Emergency Medicine: All Areas
Emergency Medicine 1
Deborah Hammett, D.O. (she/her/hers)
Pediatric Emergency Medicine Fellow
Nemours Children's Hospital
West Chester, Pennsylvania, United States
Classically, the presentation of Lyme disease follows a staged pattern of illness with carditis occurring in early disseminated disease and arthritis in late-stage disease. A more comprehensive understanding of Lyme disease suggests these clinical stages may overlap. Prior research has demonstrated that electrocardiogram (ECG) abnormalities commonly occur in children with Lyme disease presenting with meningitis and facial nerve palsy. However, little is known about the overlap of ECG abnormalities in children with Lyme arthritis.
Objective:
To estimate the prevalence of ECG changes in pediatric patients presenting with Lyme arthritis.

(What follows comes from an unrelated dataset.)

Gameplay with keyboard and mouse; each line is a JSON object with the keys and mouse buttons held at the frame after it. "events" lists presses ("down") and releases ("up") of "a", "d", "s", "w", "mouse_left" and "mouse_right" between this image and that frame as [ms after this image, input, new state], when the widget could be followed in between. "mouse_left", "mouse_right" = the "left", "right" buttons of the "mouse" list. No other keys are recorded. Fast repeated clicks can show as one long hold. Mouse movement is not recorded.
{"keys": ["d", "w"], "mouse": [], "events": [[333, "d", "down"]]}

Design/Methods: This retrospective, cross-sectional study was conducted at a tertiary care children’s hospital located in a Lyme endemic area. Patients were identified based on Lyme testing performed in the ED from January 2012 to August 2022 using an electronic medical record search. Children diagnosed with Lyme arthritis by two-tiered serology with ECGs obtained within 2-days of antibiotic initiation were included. Demographic, clinical history, physical examination, and diagnostic testing data were manually extracted. ECGs were reviewed by a study cardiologist, blinded to the patient’s Lyme disease status. Electrocardiographic evidence consistent with Lyme carditis was defined as atrioventricular block, ST-T wave changes, QTc interval prolongation, accelerated junctional rhythm, or right bundle branch block.
Results:
During the study period, 233 patients were diagnosed with Lyme arthritis of which 90 patients (38.6%) had ECGs completed. No significant differences existed in demographic, clinical features, physical examination, or laboratory results between those patients undergoing ECG testing compared to those with no ECG obtained. Of these 90 patients, 5.6% (n=5) had ECG abnormalities: 3 patients were diagnosed with first-degree AV block, 1 patient with QTc prolongation, and 1 patient with ST-T wave changes (Table 1). No clinical or laboratory features in Lyme arthritis patients were associated with an increased likelihood of having an abnormal ECG. All patients with ECG abnormalities were treated with oral antibiotics and none required inpatient admission for carditis. No patients returned for new or worsening cardiac symptoms.
Conclusion(s):
ECG abnormalities in children with Lyme arthritis rarely occur and when present, are not reflective of clinically significant cardiac disease. These results do not support routine screening ECGs on asymptomatic pediatric patients with Lyme arthritis.